U.S. stocks finished sharply higher in a volatile trading session Friday as investors assessed what a mixed employment report meant for the future Fed rate hikes. But major indexes posted weekly declines, with the S&P 500 SPX,
Some analysts and Fed watchers have argued that policy makers would prefer equities remain weak as part of their effort to further tighten financial conditions. Investors may wonder much wealth destruction the Fed would tolerate to destroy demand and squelch inflation.
“It’s still open for debate because with the cushion of the stimulus components and the cushion of higher wages that a lot of people have been able to garner over the last couple of years, demand destruction is not going to happen as easily as it would have in the past,” Fernandez told MarketWatch on Thursday. “Obviously, they (Fed) don’t want to see equity markets totally collapse, but as in the press conference [Wednesday], that’s not what they’re watching. I think they’re okay with a little wealth destruction.”
Meskin of BNY Mellon Investment Management worried that there is only a small chance that the economy could achieve a successful “soft landing” — a term used by economists to denote an economic slowdown that avoids tipping into recession.
“The closer they (Fed) get to their own estimated neutral rates, the more they try to calibrate subsequent increases to assess the impact of each increase as we move into a restricted territory,” Meskin said via phone. The neutral rate is the level at which the fed-funds rate neither boosts nor slows economic activity.
“This is why they are saying they’re going to, sooner rather than later, start raising rates by smaller amounts. But they also don’t want the market to react in a way that would looseen the financial conditions because any loosening of financial conditions would be inflationary.”
Powell said Wednesday that there remains a chance that the economy can escape a recession, but that window for a soft landing has narrowed this year as price pressures have been slow to ease.
However, Wall Street investors and strategists are divided on whether the stock market has fully priced in a recession, especially given relatively strong third-quarter results from more than 85% of S&P 500 companies that reported as well as forward looking earnings expectations.

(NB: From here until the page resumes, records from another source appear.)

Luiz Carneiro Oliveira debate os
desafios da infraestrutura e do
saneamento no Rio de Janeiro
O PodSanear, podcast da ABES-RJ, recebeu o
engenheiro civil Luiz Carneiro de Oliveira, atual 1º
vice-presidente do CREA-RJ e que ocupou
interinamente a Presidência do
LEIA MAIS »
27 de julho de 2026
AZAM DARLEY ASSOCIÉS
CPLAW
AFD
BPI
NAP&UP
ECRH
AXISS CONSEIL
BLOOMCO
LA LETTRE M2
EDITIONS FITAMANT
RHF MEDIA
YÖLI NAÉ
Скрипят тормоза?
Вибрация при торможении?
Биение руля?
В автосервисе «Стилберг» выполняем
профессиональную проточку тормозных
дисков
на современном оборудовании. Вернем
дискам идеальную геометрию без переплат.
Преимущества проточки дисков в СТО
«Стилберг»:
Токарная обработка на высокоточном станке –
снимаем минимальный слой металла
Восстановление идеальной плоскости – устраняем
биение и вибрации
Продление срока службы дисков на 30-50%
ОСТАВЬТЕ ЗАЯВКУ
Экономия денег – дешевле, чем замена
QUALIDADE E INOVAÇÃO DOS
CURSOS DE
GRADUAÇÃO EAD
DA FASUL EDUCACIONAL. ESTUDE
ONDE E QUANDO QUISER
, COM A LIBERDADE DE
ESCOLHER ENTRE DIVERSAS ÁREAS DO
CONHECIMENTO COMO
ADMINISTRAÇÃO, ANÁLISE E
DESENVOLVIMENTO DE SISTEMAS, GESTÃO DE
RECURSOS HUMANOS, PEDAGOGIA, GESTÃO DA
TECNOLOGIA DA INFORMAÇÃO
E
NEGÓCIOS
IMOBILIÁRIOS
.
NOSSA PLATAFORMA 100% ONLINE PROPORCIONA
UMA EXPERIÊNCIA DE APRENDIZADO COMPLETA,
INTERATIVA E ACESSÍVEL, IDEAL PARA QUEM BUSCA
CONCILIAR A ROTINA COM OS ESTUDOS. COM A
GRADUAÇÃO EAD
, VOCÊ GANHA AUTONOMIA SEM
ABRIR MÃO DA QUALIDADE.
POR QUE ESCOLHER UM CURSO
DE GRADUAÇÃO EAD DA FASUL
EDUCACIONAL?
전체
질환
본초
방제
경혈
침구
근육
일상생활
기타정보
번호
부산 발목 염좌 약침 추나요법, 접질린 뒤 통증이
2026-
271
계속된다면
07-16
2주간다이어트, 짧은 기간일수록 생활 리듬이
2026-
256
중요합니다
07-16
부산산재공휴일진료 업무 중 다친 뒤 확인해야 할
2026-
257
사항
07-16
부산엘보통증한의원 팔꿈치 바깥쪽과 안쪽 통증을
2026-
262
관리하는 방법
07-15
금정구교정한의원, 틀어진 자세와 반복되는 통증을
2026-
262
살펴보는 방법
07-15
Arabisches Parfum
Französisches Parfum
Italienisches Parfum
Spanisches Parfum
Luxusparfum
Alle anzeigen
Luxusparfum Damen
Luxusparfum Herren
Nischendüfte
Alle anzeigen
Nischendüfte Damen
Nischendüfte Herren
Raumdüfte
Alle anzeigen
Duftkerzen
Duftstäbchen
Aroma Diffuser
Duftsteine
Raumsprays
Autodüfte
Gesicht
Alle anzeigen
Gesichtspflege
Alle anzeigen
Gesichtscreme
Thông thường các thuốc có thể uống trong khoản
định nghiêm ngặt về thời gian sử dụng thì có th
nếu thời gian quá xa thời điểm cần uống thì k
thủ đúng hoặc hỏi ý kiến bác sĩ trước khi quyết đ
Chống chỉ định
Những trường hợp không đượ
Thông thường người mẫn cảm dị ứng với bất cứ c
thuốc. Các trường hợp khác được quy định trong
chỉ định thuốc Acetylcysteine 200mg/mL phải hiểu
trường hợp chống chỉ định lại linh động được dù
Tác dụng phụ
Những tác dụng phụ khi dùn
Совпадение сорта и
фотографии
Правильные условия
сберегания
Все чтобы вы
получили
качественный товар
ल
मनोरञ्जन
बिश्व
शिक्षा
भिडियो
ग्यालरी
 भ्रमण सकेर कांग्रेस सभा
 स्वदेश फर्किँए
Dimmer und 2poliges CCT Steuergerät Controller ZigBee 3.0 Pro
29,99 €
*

“I still think that if we look at earnings expectations and market pricing, we don’t really price in a significant recession just yet,” said Meskin. “Investors are still assigning a reasonably high probability to soft landing,” but the risk resulting from “very high inflation and the terminal rate by the Fed’s own estimates moving higher is that ultimately we will need to have much higher unemployment and therefore much lower valuations.””
Sheraz Mian, director of research at Zacks Investment Research, said margins are holding up better than most investors would have expected. For the 429 index S&P 500 members that have reported results already, total earnings are up 2.2% from the same period last year, with 70.9% beating EPS estimates and 67.8% beating revenue estimates, Mian wrote in an article on Friday.
And then there are the midterm congressional elections on Nov. 8.
Investors are debating whether stocks can gain ground following a close-fought battle for control of Congress since historical precedent points to a tendency for stocks to rise after voters go to the polls.
Anthony Saglimbene, chief market strategist at Ameriprise Financial, said markets typically see stock volatility rises 20 to 25 days prior to the election, then dip lower in the 10 to 15 days after the results are in.
“We’ve actually seen that this year. When you look from mid and late-August into where we are right now, volatility has risen and it’s kind of starting to head lower,” Saglimbene said on Thursday.
“I think one of the things that’s kind of allowed the markets to push the midterm elections back is that the odds of a divided government are increasing. In terms of a market reaction, we really think that the market may react more aggressively to anything that’s outside of a divided government,” he said.